Liputan6.com, Jakarta - Kementerian Pekerjaan Umum dan Perumahan Rakyat (PUPR) akan menerbitkan aturan baru terkait naiknya harga rumah subsidi pada minggu depan. Sebelumnya, usulan kenaikan harga rumah subsidi tengah dalam pembahasan di Kementerian Keuangan (Kemenkeu).
Direktur Jenderal Penyediaan Perumahan Kementerian PUPR Khalawi Abdul Hamid mengatakan, usulan kenaikan harga rumah subsidi itu berkisar dari 3-7,5 persen yang terbagi dalam 9 wilayah.
"Kami tidak bisa menetapkan. Kami bahas dengan Kementerian Keuangan, kewenangan Kementerian Keuangan untuk menetapkan supaya teman-teman bisa membangunnya cepat mungkin bisa turun dari Menkeu tapi kita bahas moga-moga Senin besok bisa final," tuturnya di Jakarta Convention Centre (JCC), Jakarta Selatan (02/2/2019).
Baca Juga
Advertisement
Ada beberapa alasan khusus mengapa pemerintah menaikan harga rumah subsidi. Antara lain disebabkan biaya produksi rumah dan persoalan tanah perumahan.

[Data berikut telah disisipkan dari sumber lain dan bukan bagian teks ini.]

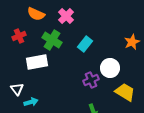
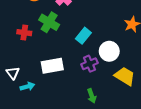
red cross: (19, 36) -> (24, 33), moved, turned 32
cyan rectangle: (85, 44) -> (83, 36), moved
white rectangle: (37, 62) -> (52, 66), moved

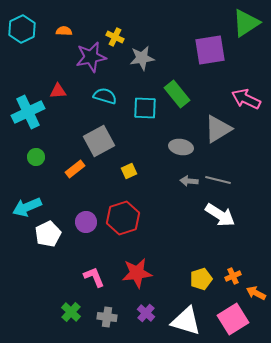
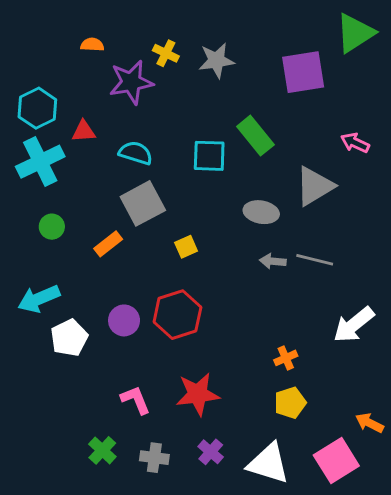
cyan hexagon: (22, 29) -> (37, 108), moved
gray star: (142, 58) -> (216, 60), moved
cyan semicircle: (105, 96) -> (136, 153), moved
pink arrow: (246, 99) -> (355, 143), size x0.7
white arrow: (220, 215) -> (354, 325), moved, turned 108
orange cross: (233, 276) -> (286, 358), moved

"Kami coba akomodir, dasarnya kenaikan harga itu ialah tanah di daerah, biaya produksi meningkat, material tukang, kemampuan konsumen Masyarakat Berpenghasilan Rendah (MBR), ini tiga hal dasar, sudah simulasikan 3 - 7,75 persen, jauh dari usulan REI sebesar 20 persen, ya kita sudah hitung survei di seluruh Indonesia," ujarnya.
Meski mengaku sedang dibahas di Kemenkeu, pihaknya belum memastikan tanggal yang pasti terkait penerbitan aturan kenaikan harga rumah subsidi. Paling lambat ia pastikan akan rampung pada bulan ini.

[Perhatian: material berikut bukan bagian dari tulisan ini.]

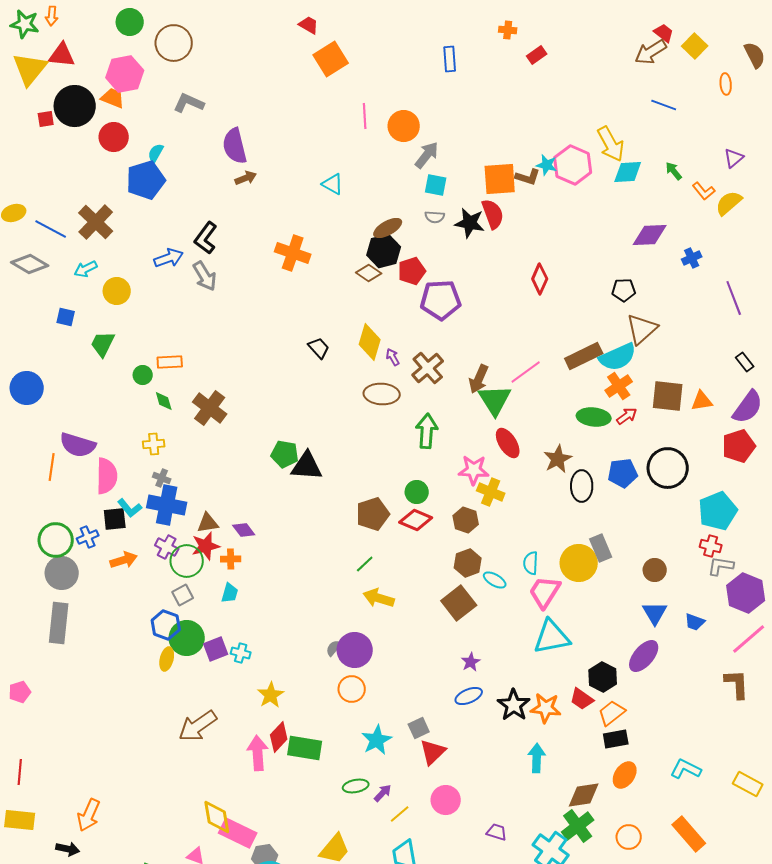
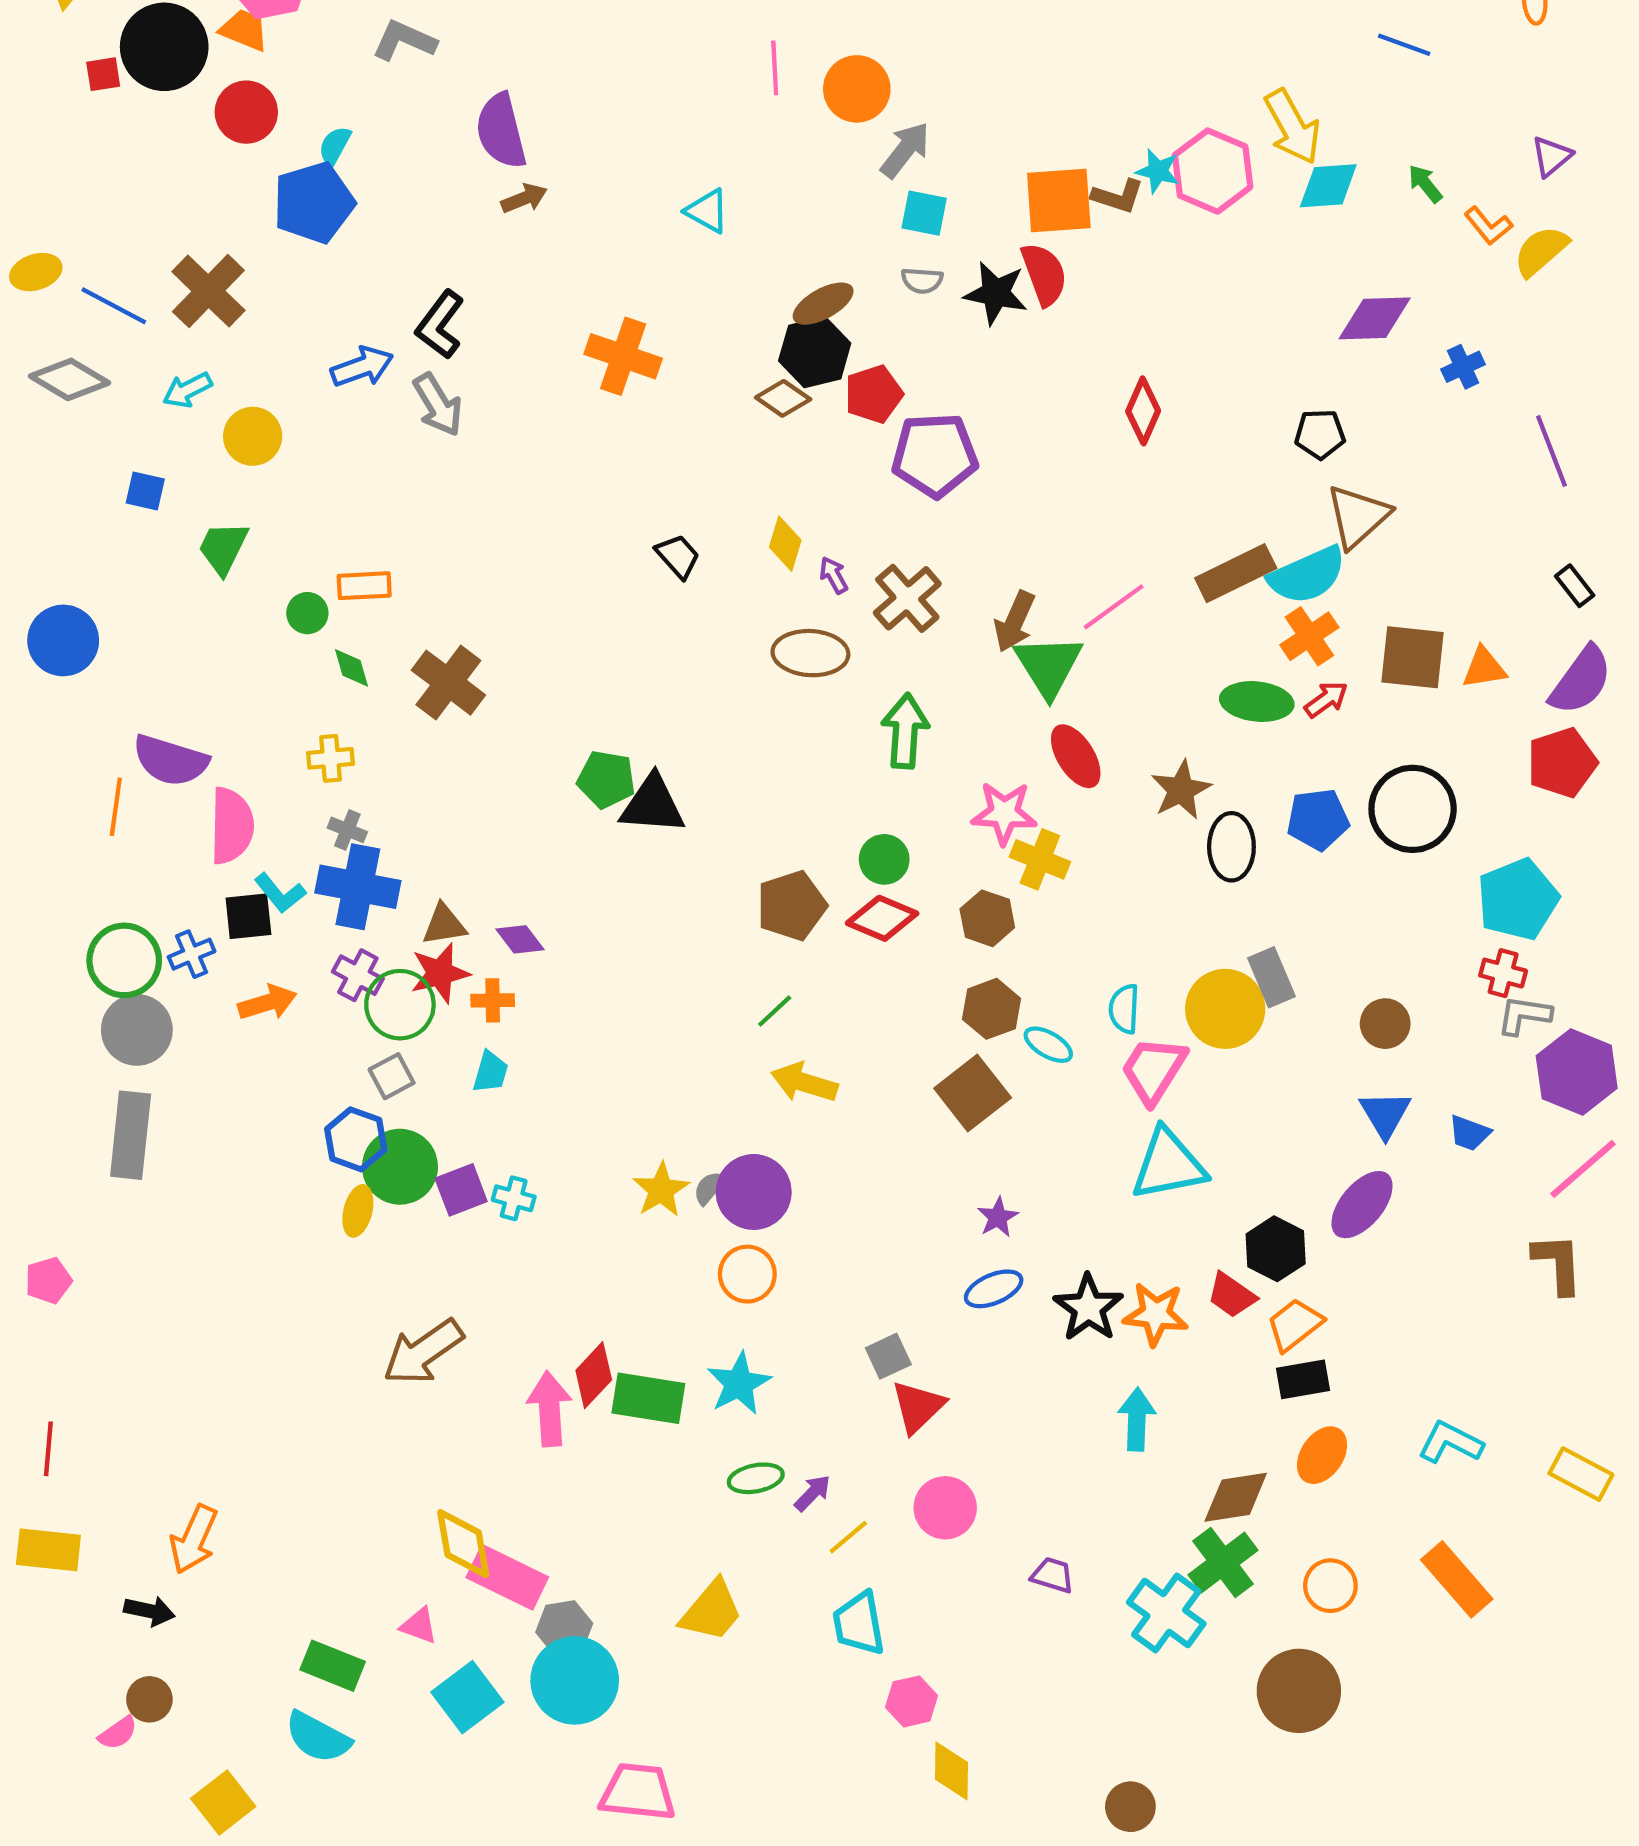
yellow diamond: (370, 342) -> (785, 544), size x0.7
yellow star: (271, 695) -> (661, 1190), moved
cyan star: (377, 740) -> (739, 1384), moved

"Belum, saya tidak katakan final. Moga-moga, semoga kan terus dibahas. Jadi semoga bulan ini bisa keluar jadi lebih semangat lagi," pungkasnya.
Saksikan Video Pilihan di Bawah Ini:
Harga Rumah Subsidi Bakal Naik hingga 7,75 Persen
Sebelumnya, Kementerian PUPR akan menaikkan harga rumah subsidi pada 2019. Adapun kenaikan harga tertinggi untuk satu unit rumah bisa mencapai Rp 153 juta.
Direktur Jenderal Penyediaan Perumahan Kementerian PUPR, Khalawi Abdul Hamid mengatakan, usulan tersebut kini telah diberikan kepada Kementerian Keuangan untuk mendapat persetujuan.
"Usulan PUPR sudah disampaikan kepada Kementerian Keuangan dan sedang dalam pembahasan, tunggu ya," ungkap dia saat berbincang dengan Liputan6.com, pada Selasa 22 Januari 2019.
Khalawi lantas menerangkan, usulan kenaikan harga rumah subsidi tersebut khusus diterapkan pada 2019 saja. Sebab, lanjutnya, penentuan harga rumah dan tanah biasanya diajukan setiap lima tahun sekali.
"Sedangkan untuk kenaikan lima tahunan pada 2020-2024 juga akan dibahas lagi tahun ini," dia menambahkan.
Untuk usulan kenaikan harga rumah, ia menyebutkan, itu berkisar antara 3 sampai 7,75 persen yang dibagi dalam sembilan wilayah. Adapun kenaikan harga tertinggi bakal menimpa penjualan rumah di Kalimantan.
"Kenaikan paling tinggi 7,75 persen ada di Kalimantan, sekitar Rp 153 juta," terang dia.
Dia menuturkan, kenaikan harga itu terjadi lantaran dilatarbelakangi oleh beberapa faktor. Antara lain adanya kenaikan harga tanah, meningkatnya biaya produksi rumah, serta pertimbangan keterjangkauan daya beli Masyarakat Berpenghasilan Rendah (MBR).
Namun begitu, ia meneruskan, hingga saat ini masih belum bisa memproyeksikan kapan usulan kenaikan harga rumah tersebut dapat diluluskan Kementerian Keuangan, untuk kemudian diinformasikan kepada publik.
"Sabar ya, kita tunggu saja ya. Untuk sementara kita masih menggunakan harga 2018," ujar dia.